### Job
Copy out, word for word, the full text on Old Testament allusions in 1 Peter.

### Exercise passage
_ _ _ _
Old Testament Allusions in 1 Peter

Michael Hardt

In his first epistle, Peter makes extensive use of the Old Testament scriptures, in at least three ways:

  • quotations from the Old Testament;
  • allusions to Old Testament scriptures;
  • the use of concepts borrowed from the Old Testament (without specific Scripture references).

In many cases, quotations are not explicitly introduced as such (e.g. ‘as Isaiah says’) but simply used with the understanding that the readers would immediately recognise the scriptures. This did not pose a problem because the recipients of this letter came from a Jewish background: they were of the ‘dispersion’ (1 Pet. 1:1) or ‘diaspora’ — a term known to designate Jews dispersed among the Gentiles (see John 7:35, which is the first reference to the term in the New Testament). This was very much in line with Peter’s commission as apostle of the circumcision or Jews (Gal. 2:7, 8).

The table below provides a list of references in the epistle, the respective Old Testament references quoted or alluded to, and the respective key phrases. Out of the 22 examples shown, most are direct quotations and the remainder allusions. By comparison, Paul, in his first epistle to the Thessalonians (largely from a heathen background) uses hardly any allusions[1] to, or quotations from, the Old Testament.
_ _ _ _
### Given data
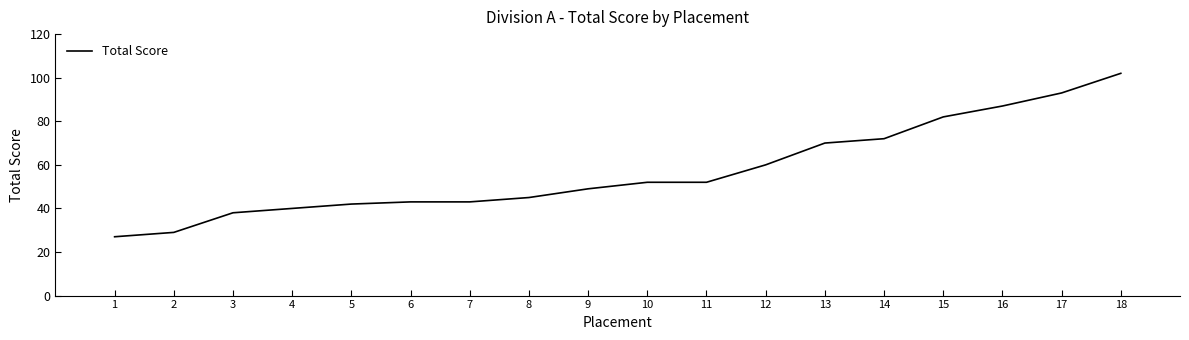

Between 8 and 7, which is larger?

8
_ _ _ _
### Response area
Old Testament Allusions in 1 Peter

Michael Hardt

In his first epistle, Peter makes extensive use of the Old Testament scriptures, in at least three ways:

  • quotations from the Old Testament;
  • allusions to Old Testament scriptures;
  • the use of concepts borrowed from the Old Testament (without specific Scripture references).

In many cases, quotations are not explicitly introduced as such (e.g. ‘as Isaiah says’) but simply used with the understanding that the readers would immediately recognise the scriptures. This did not pose a problem because the recipients of this letter came from a Jewish background: they were of the ‘dispersion’ (1 Pet. 1:1) or ‘diaspora’ — a term known to designate Jews dispersed among the Gentiles (see John 7:35, which is the first reference to the term in the New Testament). This was very much in line with Peter’s commission as apostle of the circumcision or Jews (Gal. 2:7, 8).

The table below provides a list of references in the epistle, the respective Old Testament references quoted or alluded to, and the respective key phrases. Out of the 22 examples shown, most are direct quotations and the remainder allusions. By comparison, Paul, in his first epistle to the Thessalonians (largely from a heathen background) uses hardly any allusions[1] to, or quotations from, the Old Testament.